*To-do item*. Check every line of the data below for the string "LIST", and copy the ones that hold it.

[Circuit design text data]
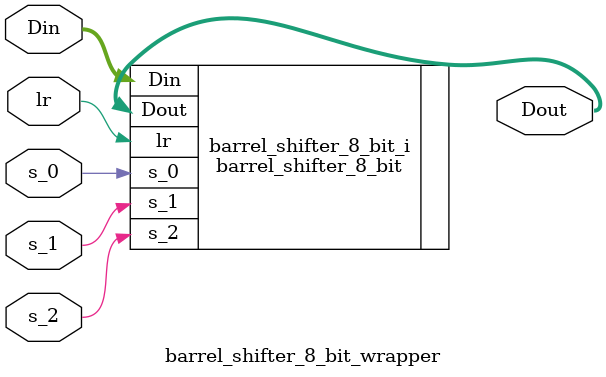
<source format=v>
`timescale 1 ps / 1 ps

module barrel_shifter_8_bit_wrapper
   (Din,
    Dout,
    lr,
    s_0,
    s_1,
    s_2);
  input [7:0]Din;
  output [7:0]Dout;
  input lr;
  input s_0;
  input s_1;
  input s_2;

  wire [7:0]Din;
  wire [7:0]Dout;
  wire lr;
  wire s_0;
  wire s_1;
  wire s_2;

  barrel_shifter_8_bit barrel_shifter_8_bit_i
       (.Din(Din),
        .Dout(Dout),
        .lr(lr),
        .s_0(s_0),
        .s_1(s_1),
        .s_2(s_2));
endmodule

</source>
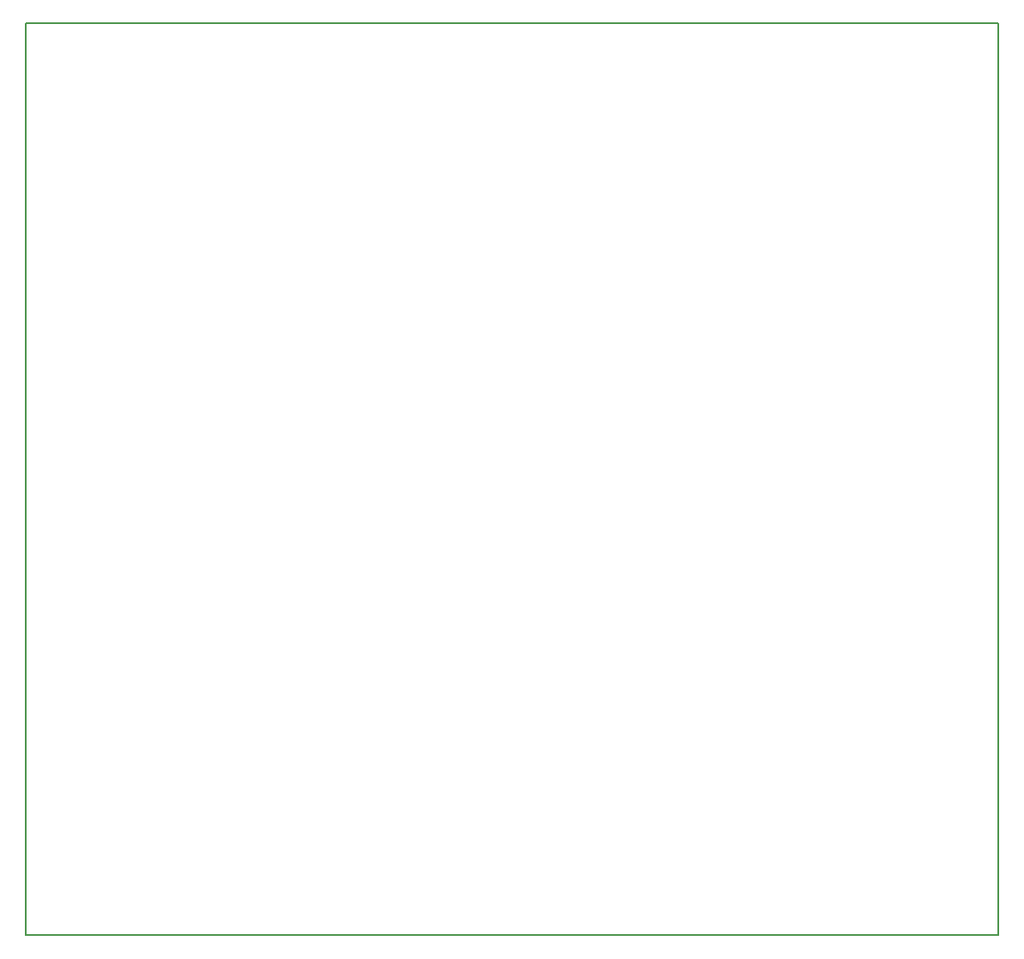
<source format=gbr>
G04 #@! TF.GenerationSoftware,KiCad,Pcbnew,5.1.9-73d0e3b20d~88~ubuntu20.04.1*
G04 #@! TF.CreationDate,2021-02-02T19:01:36+09:00*
G04 #@! TF.ProjectId,NeoPixel-Grove,4e656f50-6978-4656-9c2d-47726f76652e,rev?*
G04 #@! TF.SameCoordinates,Original*
G04 #@! TF.FileFunction,Profile,NP*
%FSLAX46Y46*%
G04 Gerber Fmt 4.6, Leading zero omitted, Abs format (unit mm)*
G04 Created by KiCad (PCBNEW 5.1.9-73d0e3b20d~88~ubuntu20.04.1) date 2021-02-02 19:01:36*
%MOMM*%
%LPD*%
G01*
G04 APERTURE LIST*
G04 #@! TA.AperFunction,Profile*
%ADD10C,0.200000*%
G04 #@! TD*
G04 APERTURE END LIST*
D10*
X300000000Y-56000000D02*
X204000000Y-56000000D01*
X204000000Y-146000000D02*
X204000000Y-56000000D01*
X300000000Y-146000000D02*
X204000000Y-146000000D01*
X300000000Y-56000000D02*
X300000000Y-146000000D01*
M02*

</source>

*Written response*.
G04 APERTURE LIST*
G04 APERTURE END LIST*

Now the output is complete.